## Aim of the task
Can you put the lines below into a numbered list, dropping any blank lines and leaving the pictures out?

Dataset entries
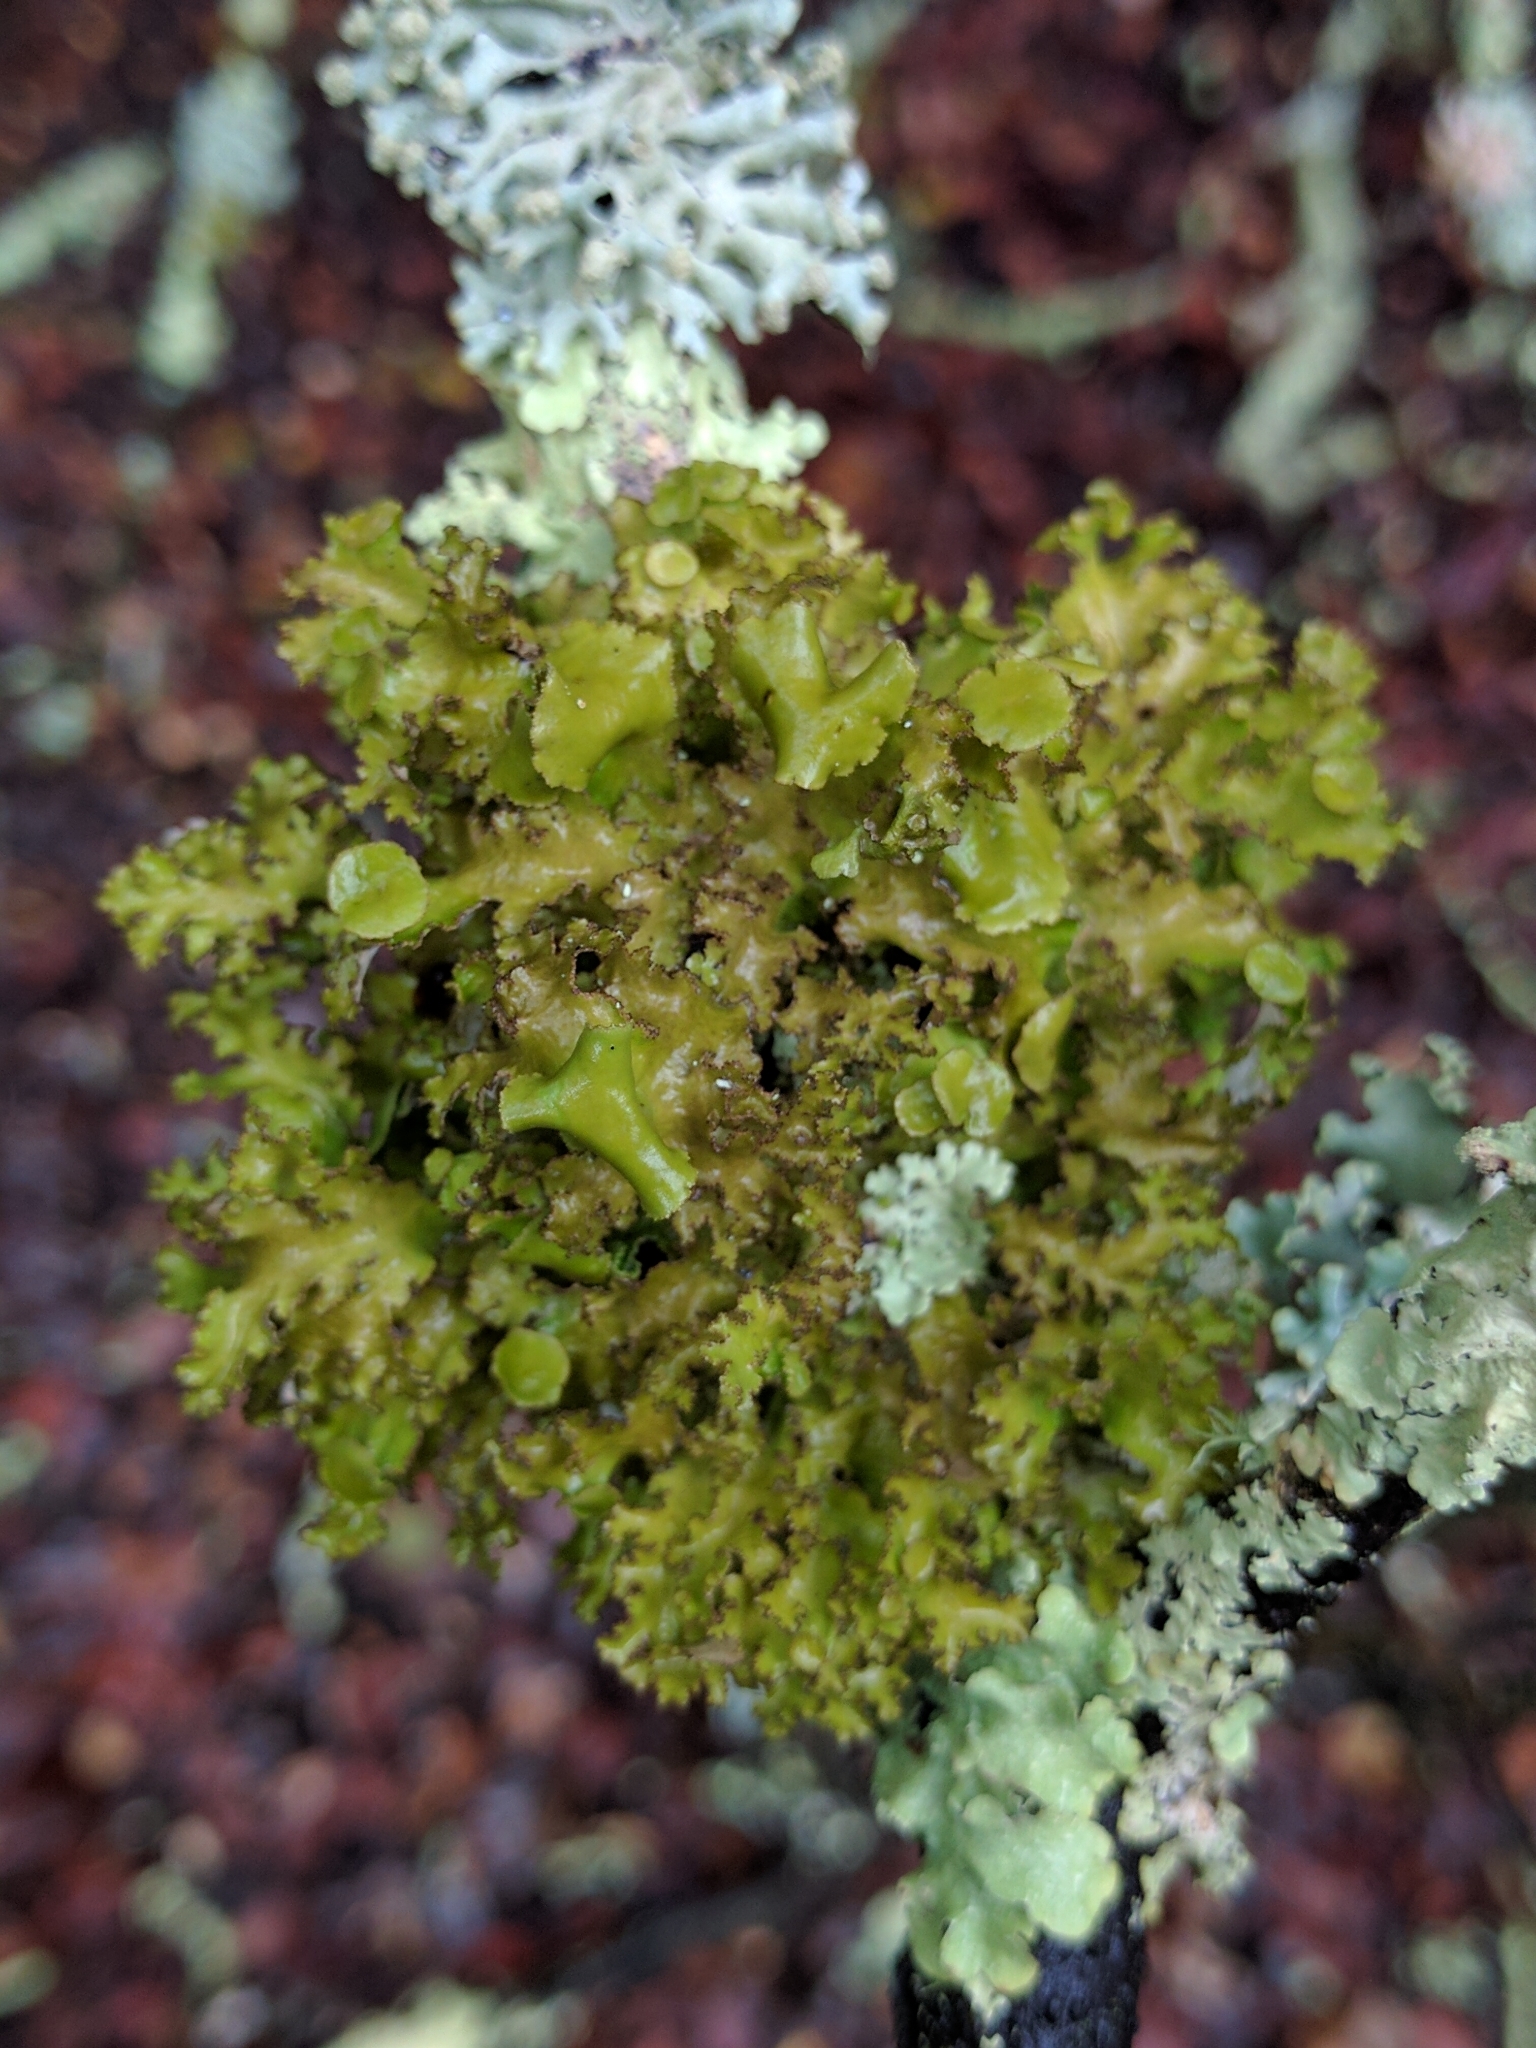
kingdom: Fungi
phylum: Ascomycota
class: Lecanoromycetes
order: Lecanorales
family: Parmeliaceae
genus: Nephromopsis
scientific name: Nephromopsis orbata
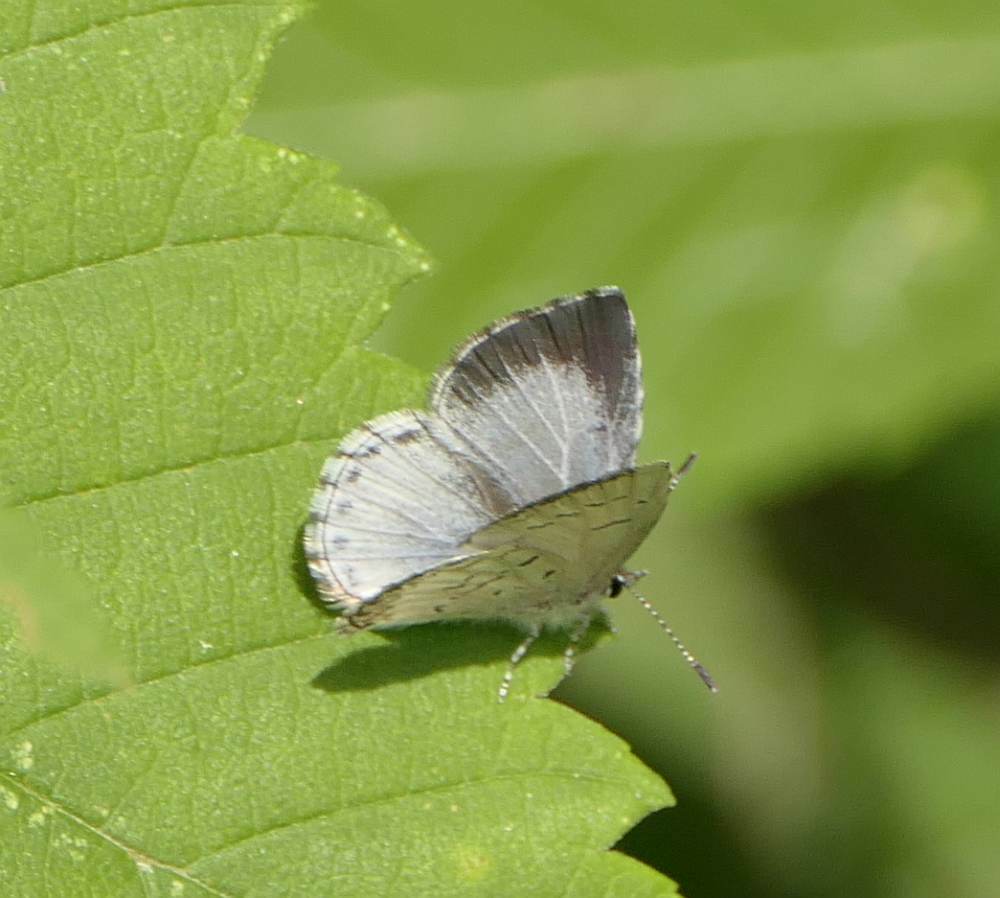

## Problem solution
1. kingdom: Fungi
2. phylum: Ascomycota
3. class: Lecanoromycetes
4. order: Lecanorales
5. family: Parmeliaceae
6. genus: Nephromopsis
7. scientific name: Nephromopsis orbata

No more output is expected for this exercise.